Double quarantines shake up boys’ basketball season
Varsity and junior varsity basketball players run up and down the gym
to warm up before practice in mid-November. Tonight the varsity team
faces Southeast High School. (JAMMISHA SMITH | SNN)
By ATTICUS HUFFSTUTLER
SNN Staff Writer
There were high hopes for the Lakewood High School boys’ basketball season this year. Lakewood was coming off a 24-6 season last year, winning 80% of their games. However, when COVID-19 hit, it threw a wrench into everyone’s plans.
When one of the coaches got COVID in late December but was asymptomatic, he attended a practice. Once his virus was confirmed, the basketball team had to be quarantined, putting their entire season in jeopardy.
On Dec. 29, 2020, the first quarantine began. According to coach Anthony Lawrence, both the junior varsity and varsity had to be quarantined.
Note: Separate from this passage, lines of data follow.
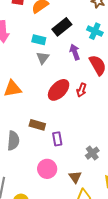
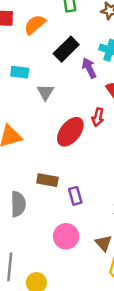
cyan rectangle: (39, 40) -> (20, 72), moved
purple arrow: (75, 52) -> (89, 68), moved
red arrow: (82, 90) -> (98, 117), moved

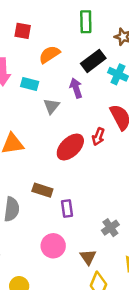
orange semicircle: (35, 25) -> (49, 54), moved
black rectangle: (66, 49) -> (93, 61), moved
purple arrow: (89, 68) -> (76, 88), moved

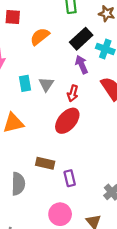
cyan rectangle: (30, 84) -> (25, 83), moved, turned 70
purple arrow: (76, 88) -> (82, 65), moved
red arrow: (98, 137) -> (73, 93), moved

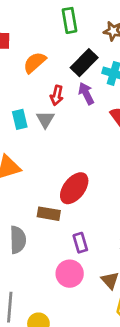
red arrow: (73, 93) -> (57, 95), moved
red ellipse: (67, 121) -> (74, 188), moved
purple rectangle: (70, 178) -> (80, 243), moved

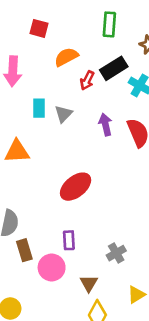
purple arrow: (86, 93) -> (105, 125), moved
red arrow: (57, 95) -> (87, 80), moved
brown rectangle: (49, 214) -> (24, 250), moved, turned 50

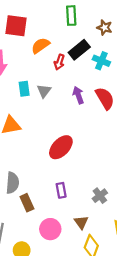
red square: (39, 28) -> (16, 26), size x1.5
pink circle: (52, 267) -> (50, 229), moved

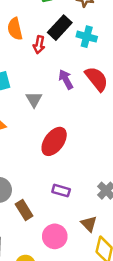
orange semicircle: (40, 46) -> (15, 29), turned -60
gray triangle: (44, 91) -> (34, 99), moved
purple rectangle: (61, 190) -> (61, 191), turned -56

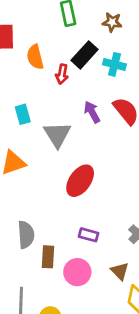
gray triangle: (34, 99) -> (57, 135), size x1.5
brown rectangle: (24, 210) -> (48, 257), turned 36
pink circle: (55, 236) -> (77, 272), moved

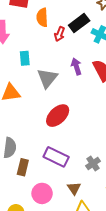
purple rectangle: (89, 235) -> (56, 157), size x1.6
pink circle: (77, 272) -> (42, 193), moved

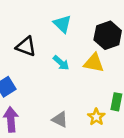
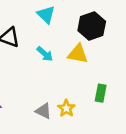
yellow star: (96, 117) -> (66, 108), moved

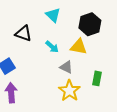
yellow star: (66, 108) -> (69, 91), size x1.5
gray triangle: (44, 111) -> (66, 67), moved

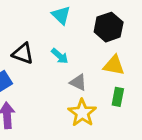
black triangle: (23, 33) -> (23, 53), moved
yellow triangle: (79, 47) -> (114, 65), moved

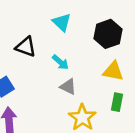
black triangle: (23, 53) -> (26, 47), moved
gray triangle: (78, 82) -> (68, 87), moved

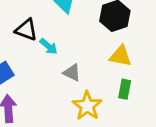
cyan arrow: (60, 62) -> (48, 46), moved

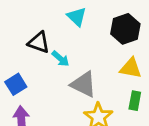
gray triangle: (72, 73) -> (83, 84), size x1.5

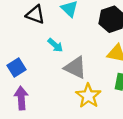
black triangle: (39, 42) -> (35, 15), moved

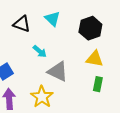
yellow star: (88, 96) -> (42, 97), moved

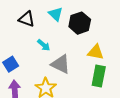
black hexagon: (90, 28) -> (80, 23), moved
green rectangle: (98, 84) -> (99, 76), size x1.5

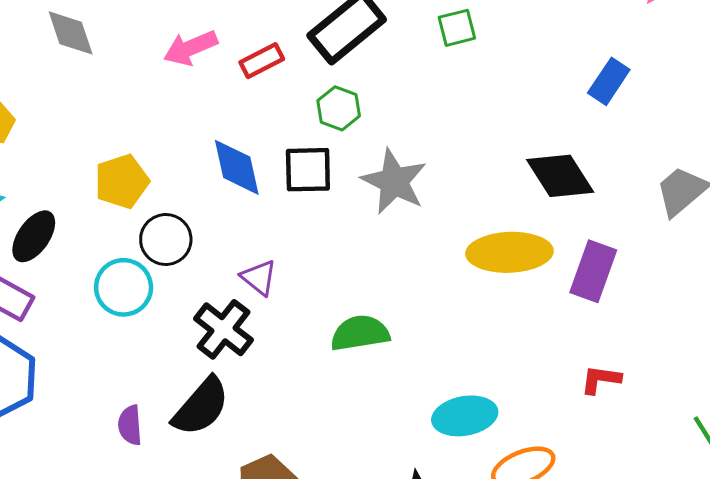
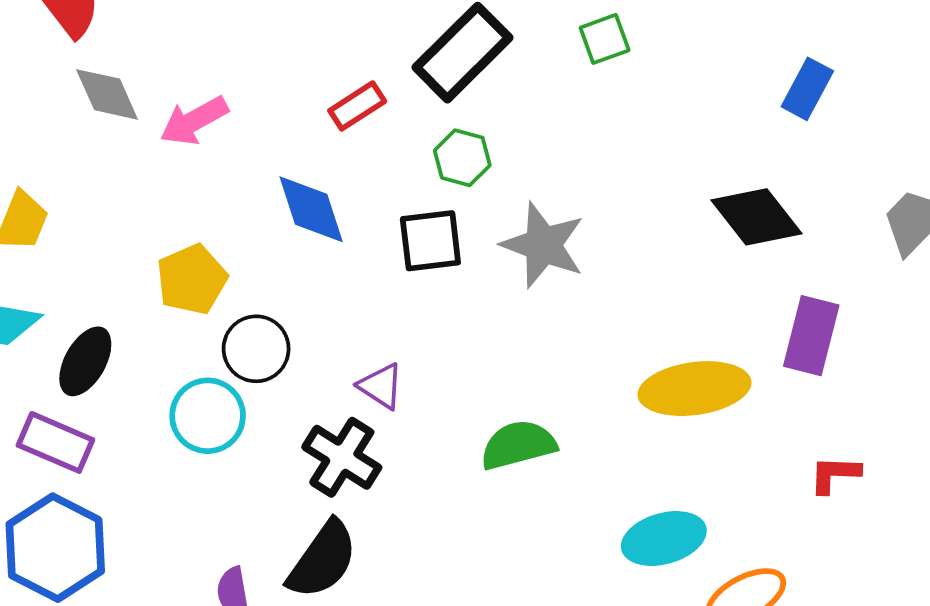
pink arrow: (191, 48) -> (194, 121), moved
blue diamond: (237, 167) -> (311, 209), moved
yellow ellipse: (509, 252) -> (694, 389), moved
This caused the team to miss 10 games, and twice as many practices.
The team came back on Jan. 11, only to find out that they were going to be quarantined once again, starting on Jan. 12.
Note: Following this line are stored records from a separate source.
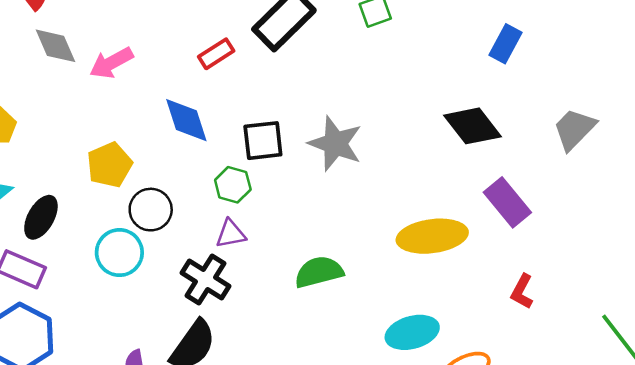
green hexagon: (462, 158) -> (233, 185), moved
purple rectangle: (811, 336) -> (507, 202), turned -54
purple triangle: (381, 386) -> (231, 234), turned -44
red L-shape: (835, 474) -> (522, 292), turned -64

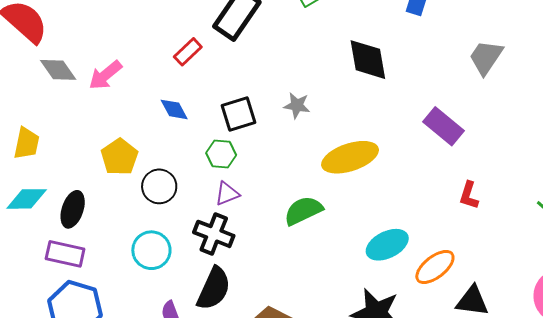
blue diamond: (186, 120) -> (174, 109), size x0.7
black diamond: (472, 126) -> (368, 60), moved, turned 39
gray star: (335, 144) -> (297, 105), size x0.6
yellow ellipse: (432, 236) -> (350, 157), moved
cyan circle: (119, 253) -> (151, 250), moved

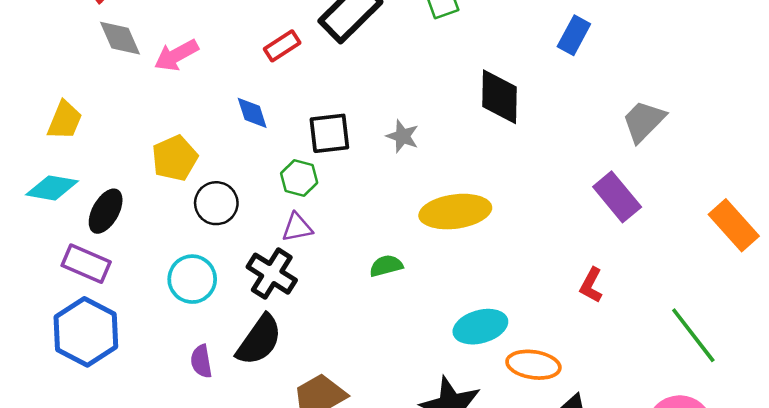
purple rectangle: (443, 126) -> (617, 197), moved
green semicircle: (303, 211) -> (386, 266), size x0.7
orange ellipse: (435, 267) -> (533, 365), turned 36

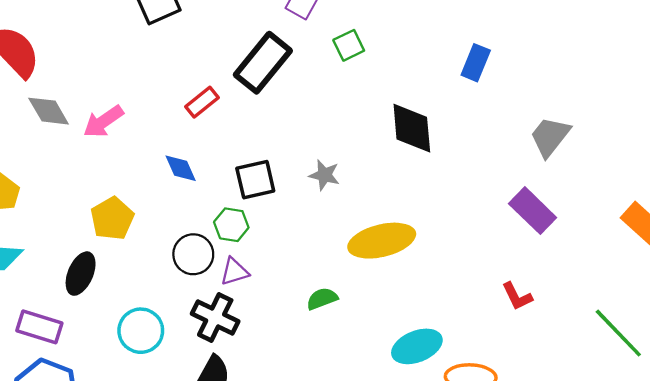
black circle: (216, 203) -> (193, 254), moved
black ellipse: (106, 211) -> (81, 274), moved
red L-shape: (591, 285) -> (517, 296), turned -48

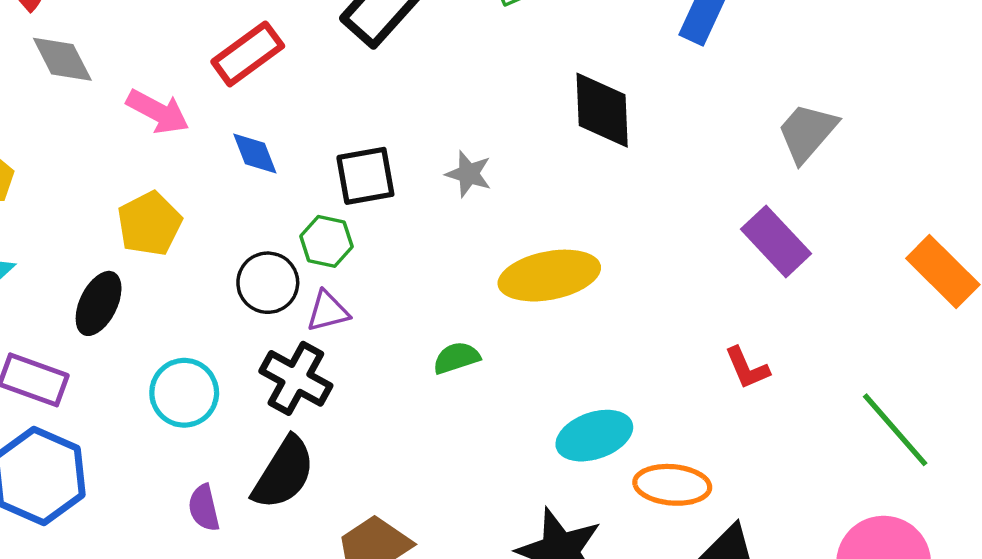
red rectangle: (202, 102) -> (248, 54), moved, size x1.4
pink arrow: (103, 122) -> (158, 112), moved, turned -120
The team will obviously be affected because of so much time lost.
“I think we will be a little out of sync from not practicing,” said junior varsity starting point guard Ryan Morrow, a sophomore. “Maybe that team chemistry and cohesion we had going into the Clearwater game will be a little off.”
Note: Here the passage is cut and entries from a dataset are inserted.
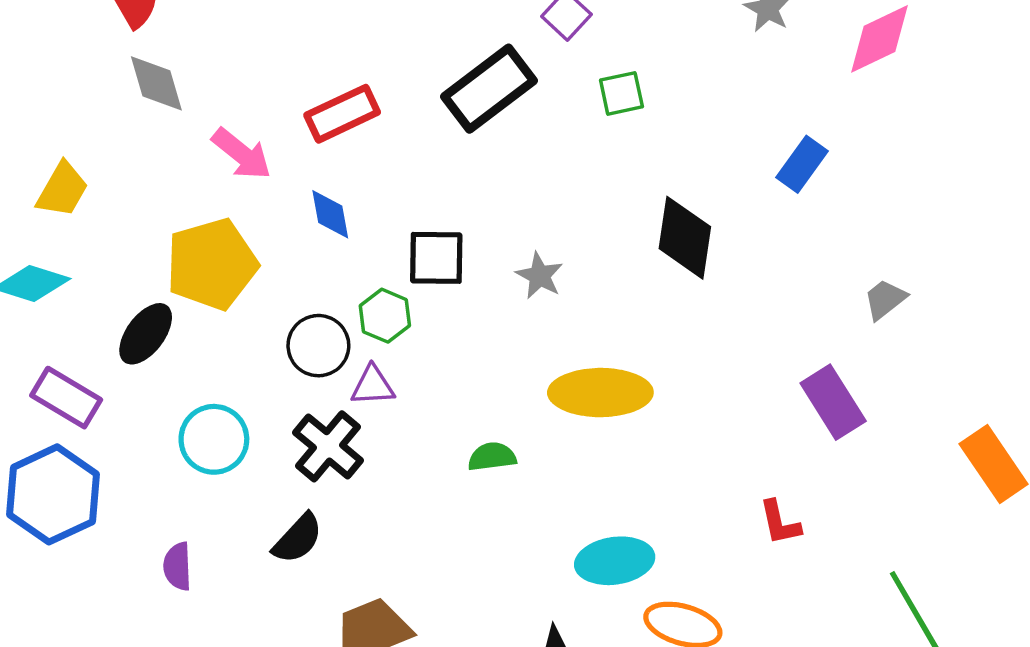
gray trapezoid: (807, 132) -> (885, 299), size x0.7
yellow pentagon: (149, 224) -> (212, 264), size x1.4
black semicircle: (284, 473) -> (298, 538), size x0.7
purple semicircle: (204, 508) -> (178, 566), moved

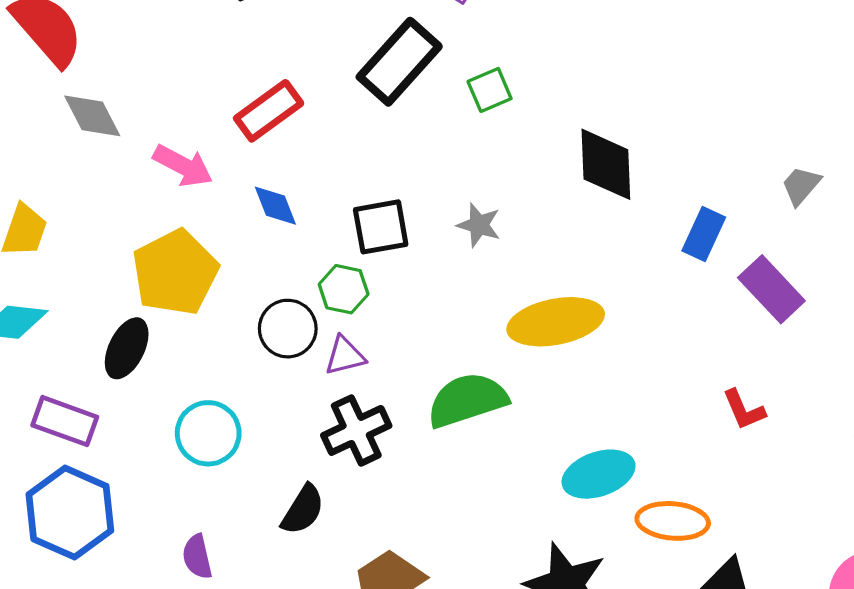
green square: (621, 93) -> (490, 90), moved
blue rectangle: (802, 164) -> (704, 234), moved
black cross: (328, 446) -> (356, 430), moved, turned 36
green semicircle: (492, 457) -> (467, 400), size x1.8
Morrow, however, said that if everyone was practicing by themselves, the team would be able to bounce back quickly.
On the varsity team, starter Anthony Perkins, a senior, said the team would need to put max effort to push themselves back into competitive shape.
“Really just play hard and give 100% every practice,” Perkins said.
The basketball team returned to school on Monday (1/25), and the season will resume once again. Tonight (1/27) they face Southeast High School at home at 7 p.m.
They will have their hands full, as the regular season was supposed to end the last week of January. Junior varsity has five games left, and varsity has three regular season games left, and a possible shot at the playoffs. To be successful, they will have to bounce back from being separated, unconditioned and not ready.
Coach Lawrence said he was skeptical.
“Not sure we can,” he said. “(There has been) too much time without practice, and we missed too many games.”
However, the confidence of the Spartans shined through the players, as both Perkins and Morrow said both teams will be able to be competitive.
“We’re a good basketball team. … Everybody is excited to get back to play, so we kind of have motivation to play,” Morrow said. “Even if we do have just a couple games, we’re going to make them count.”